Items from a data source
※

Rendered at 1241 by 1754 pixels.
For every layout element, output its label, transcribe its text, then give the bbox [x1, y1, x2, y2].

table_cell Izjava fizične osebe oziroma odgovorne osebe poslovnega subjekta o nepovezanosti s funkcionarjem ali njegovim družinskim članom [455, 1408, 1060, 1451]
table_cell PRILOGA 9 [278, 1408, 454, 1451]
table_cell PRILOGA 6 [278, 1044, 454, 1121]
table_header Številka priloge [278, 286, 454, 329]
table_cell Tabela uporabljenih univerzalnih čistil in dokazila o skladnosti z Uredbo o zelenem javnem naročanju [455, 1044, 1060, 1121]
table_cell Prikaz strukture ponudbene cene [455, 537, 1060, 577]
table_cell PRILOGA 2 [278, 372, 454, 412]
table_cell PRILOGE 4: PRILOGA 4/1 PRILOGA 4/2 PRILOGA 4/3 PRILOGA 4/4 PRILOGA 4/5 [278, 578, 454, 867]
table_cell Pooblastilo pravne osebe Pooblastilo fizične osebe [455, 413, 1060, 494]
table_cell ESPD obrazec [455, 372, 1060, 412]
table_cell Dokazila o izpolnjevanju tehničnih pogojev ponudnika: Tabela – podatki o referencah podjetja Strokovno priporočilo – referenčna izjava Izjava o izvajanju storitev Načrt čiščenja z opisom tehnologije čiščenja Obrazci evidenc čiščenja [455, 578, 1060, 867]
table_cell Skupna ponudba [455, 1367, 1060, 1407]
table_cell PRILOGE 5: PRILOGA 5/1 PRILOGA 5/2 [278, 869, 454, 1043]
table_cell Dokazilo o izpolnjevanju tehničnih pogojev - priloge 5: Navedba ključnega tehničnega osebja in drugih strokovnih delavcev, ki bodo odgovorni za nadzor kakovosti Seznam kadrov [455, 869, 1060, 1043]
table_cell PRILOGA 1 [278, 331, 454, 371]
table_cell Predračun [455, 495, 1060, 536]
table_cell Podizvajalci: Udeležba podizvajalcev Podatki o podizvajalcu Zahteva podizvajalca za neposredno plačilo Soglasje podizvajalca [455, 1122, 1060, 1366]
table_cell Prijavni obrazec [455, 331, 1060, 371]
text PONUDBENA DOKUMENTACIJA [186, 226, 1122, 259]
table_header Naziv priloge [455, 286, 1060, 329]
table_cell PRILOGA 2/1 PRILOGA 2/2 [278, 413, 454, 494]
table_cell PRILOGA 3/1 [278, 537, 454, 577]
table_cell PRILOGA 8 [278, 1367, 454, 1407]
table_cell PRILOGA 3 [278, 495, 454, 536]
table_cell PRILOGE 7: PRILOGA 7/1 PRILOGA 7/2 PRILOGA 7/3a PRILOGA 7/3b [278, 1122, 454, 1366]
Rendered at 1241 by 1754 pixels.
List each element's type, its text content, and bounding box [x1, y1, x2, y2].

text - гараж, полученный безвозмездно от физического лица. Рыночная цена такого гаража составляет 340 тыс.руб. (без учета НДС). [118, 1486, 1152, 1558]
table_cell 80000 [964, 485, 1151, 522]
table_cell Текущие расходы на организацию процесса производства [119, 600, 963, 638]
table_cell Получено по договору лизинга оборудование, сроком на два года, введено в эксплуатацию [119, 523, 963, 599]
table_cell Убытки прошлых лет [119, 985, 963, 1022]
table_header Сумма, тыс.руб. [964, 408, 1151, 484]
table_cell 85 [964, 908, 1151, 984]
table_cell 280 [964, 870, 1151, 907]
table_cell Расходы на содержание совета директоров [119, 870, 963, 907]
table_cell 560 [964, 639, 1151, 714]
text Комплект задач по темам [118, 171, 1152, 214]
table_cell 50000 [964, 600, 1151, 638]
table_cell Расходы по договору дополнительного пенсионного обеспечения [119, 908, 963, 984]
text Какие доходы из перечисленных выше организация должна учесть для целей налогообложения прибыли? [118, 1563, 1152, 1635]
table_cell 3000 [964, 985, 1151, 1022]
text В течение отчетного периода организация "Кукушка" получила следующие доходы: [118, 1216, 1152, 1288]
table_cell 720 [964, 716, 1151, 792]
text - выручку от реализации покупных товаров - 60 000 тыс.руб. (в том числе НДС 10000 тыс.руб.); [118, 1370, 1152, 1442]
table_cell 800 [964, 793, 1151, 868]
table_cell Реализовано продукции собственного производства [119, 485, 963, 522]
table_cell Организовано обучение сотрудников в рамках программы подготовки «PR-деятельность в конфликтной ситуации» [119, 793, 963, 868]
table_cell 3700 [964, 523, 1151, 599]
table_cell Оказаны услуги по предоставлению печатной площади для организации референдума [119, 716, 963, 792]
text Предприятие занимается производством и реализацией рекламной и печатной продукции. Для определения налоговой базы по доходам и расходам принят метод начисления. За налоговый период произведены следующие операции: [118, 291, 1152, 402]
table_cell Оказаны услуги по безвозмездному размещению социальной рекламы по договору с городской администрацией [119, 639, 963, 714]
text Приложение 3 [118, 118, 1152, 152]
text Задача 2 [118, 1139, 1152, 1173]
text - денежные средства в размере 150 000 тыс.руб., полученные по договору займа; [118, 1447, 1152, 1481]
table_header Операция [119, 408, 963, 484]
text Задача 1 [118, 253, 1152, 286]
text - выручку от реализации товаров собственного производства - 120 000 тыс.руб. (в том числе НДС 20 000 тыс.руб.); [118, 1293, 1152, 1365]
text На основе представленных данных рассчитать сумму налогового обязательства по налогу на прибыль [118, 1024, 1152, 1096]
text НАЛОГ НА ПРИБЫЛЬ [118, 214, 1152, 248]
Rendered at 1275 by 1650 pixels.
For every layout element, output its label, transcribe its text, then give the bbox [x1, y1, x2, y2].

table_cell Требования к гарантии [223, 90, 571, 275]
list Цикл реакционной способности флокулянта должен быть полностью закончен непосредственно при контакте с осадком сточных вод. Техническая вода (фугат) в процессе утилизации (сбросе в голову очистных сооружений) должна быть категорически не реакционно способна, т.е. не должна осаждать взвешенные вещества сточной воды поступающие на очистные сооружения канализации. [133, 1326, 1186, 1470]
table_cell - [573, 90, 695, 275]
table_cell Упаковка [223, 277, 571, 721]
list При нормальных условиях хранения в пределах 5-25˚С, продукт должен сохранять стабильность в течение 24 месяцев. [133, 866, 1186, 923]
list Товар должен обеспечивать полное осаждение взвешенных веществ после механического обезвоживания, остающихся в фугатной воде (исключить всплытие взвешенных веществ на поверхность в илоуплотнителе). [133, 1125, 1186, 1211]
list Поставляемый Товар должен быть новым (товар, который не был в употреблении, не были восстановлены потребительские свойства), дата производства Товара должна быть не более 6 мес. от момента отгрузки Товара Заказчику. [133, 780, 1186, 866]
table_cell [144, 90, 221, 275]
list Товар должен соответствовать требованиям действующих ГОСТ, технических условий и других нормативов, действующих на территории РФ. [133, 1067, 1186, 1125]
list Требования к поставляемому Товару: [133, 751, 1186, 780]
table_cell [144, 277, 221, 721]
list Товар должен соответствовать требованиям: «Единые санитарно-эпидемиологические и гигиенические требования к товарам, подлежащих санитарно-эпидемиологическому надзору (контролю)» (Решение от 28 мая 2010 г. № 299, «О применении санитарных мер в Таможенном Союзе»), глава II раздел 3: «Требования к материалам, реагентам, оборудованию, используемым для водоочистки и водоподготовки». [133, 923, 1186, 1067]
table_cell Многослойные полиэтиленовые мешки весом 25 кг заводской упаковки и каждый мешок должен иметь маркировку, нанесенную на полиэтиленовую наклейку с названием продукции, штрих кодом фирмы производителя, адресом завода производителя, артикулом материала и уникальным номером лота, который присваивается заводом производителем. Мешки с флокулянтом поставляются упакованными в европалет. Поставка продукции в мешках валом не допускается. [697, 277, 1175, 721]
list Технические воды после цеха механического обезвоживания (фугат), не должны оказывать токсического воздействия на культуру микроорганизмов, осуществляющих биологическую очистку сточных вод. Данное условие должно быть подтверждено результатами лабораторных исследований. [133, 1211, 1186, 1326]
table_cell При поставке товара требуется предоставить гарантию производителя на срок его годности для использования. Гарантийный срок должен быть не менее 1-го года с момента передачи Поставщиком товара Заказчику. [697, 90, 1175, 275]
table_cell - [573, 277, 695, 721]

※

Description of the task
From the records above, determine how many lines hold "течение" and give only that number.

Task solution
2